Review the material and extract every line in which the word "action" occurs.
== Segment start ==
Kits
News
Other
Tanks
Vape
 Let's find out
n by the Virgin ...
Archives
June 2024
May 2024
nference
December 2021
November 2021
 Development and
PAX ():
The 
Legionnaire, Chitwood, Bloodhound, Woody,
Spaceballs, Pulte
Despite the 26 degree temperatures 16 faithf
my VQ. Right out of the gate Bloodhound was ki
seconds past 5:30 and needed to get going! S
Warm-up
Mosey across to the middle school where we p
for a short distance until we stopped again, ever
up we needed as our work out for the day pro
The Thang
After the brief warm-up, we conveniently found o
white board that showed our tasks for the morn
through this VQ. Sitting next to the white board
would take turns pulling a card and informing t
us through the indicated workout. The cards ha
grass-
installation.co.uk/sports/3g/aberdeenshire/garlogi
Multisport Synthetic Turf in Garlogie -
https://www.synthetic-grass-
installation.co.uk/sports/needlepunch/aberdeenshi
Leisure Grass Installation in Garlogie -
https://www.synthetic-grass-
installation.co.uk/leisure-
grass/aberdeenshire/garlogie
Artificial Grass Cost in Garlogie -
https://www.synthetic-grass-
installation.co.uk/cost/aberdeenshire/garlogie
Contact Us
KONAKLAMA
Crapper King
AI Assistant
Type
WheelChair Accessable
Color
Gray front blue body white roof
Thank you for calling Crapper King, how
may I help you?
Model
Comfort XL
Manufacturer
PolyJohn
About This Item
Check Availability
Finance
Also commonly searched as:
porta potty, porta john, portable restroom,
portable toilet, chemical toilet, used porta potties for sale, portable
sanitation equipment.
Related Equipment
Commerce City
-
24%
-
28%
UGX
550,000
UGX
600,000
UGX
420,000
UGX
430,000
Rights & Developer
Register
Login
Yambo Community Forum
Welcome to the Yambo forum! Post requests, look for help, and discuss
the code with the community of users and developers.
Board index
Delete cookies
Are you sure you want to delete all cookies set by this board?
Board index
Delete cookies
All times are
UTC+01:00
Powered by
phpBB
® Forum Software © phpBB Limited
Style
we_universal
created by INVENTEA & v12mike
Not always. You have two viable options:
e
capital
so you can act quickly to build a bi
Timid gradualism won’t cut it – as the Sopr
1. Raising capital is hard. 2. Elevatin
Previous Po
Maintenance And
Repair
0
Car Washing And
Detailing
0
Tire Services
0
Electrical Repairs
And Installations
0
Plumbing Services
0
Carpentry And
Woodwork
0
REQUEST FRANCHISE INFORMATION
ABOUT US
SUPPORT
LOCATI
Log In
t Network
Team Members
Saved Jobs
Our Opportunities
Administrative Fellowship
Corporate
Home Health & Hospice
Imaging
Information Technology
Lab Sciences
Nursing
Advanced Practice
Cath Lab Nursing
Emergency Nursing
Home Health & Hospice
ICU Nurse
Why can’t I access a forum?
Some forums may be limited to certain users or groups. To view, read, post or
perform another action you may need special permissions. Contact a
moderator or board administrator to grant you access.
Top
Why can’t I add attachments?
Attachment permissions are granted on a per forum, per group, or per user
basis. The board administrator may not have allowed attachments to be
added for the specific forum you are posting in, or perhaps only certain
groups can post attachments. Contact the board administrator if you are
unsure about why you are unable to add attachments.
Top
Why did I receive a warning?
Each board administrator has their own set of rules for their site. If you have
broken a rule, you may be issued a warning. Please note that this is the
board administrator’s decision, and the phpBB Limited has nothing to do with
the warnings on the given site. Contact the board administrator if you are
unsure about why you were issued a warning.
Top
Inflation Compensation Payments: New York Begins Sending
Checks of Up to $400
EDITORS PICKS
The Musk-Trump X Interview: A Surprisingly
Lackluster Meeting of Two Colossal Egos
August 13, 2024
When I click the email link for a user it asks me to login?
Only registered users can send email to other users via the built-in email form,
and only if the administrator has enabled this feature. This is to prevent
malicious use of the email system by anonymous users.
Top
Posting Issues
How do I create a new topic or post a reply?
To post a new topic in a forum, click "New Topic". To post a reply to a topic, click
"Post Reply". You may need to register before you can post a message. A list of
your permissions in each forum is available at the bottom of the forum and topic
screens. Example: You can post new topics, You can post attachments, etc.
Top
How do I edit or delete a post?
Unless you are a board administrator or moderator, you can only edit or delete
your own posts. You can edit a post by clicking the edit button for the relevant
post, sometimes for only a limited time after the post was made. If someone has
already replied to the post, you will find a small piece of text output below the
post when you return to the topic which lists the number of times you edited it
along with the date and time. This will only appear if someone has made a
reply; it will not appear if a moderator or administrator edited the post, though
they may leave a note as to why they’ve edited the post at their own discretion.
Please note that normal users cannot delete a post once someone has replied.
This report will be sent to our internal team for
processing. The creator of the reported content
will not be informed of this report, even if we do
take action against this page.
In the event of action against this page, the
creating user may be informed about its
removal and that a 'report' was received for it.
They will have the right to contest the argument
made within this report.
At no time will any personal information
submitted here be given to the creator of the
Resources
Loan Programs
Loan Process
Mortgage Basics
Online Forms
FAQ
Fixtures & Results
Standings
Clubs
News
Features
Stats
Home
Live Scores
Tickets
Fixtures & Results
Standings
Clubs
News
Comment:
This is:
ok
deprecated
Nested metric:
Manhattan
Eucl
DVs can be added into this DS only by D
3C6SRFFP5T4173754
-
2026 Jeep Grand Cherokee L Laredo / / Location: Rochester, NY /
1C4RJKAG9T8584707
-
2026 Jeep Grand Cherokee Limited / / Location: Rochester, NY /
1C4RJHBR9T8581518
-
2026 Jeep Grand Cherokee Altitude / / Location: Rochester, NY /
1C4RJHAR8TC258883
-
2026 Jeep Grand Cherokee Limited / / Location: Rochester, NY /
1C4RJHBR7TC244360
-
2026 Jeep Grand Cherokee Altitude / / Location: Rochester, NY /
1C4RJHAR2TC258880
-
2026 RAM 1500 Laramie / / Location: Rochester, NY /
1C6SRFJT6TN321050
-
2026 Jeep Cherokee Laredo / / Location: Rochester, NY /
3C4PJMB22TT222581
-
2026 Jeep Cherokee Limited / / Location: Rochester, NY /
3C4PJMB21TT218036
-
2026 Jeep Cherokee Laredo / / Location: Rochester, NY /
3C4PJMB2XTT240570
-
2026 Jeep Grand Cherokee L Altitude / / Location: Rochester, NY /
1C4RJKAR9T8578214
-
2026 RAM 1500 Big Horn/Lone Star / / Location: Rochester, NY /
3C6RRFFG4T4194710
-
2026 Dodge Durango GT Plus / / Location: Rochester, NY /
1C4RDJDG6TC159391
== Segment end ==
## Exercise solution
perform another action you may need special permissions. Contact a
take action against this page.
In the event of action against this page, the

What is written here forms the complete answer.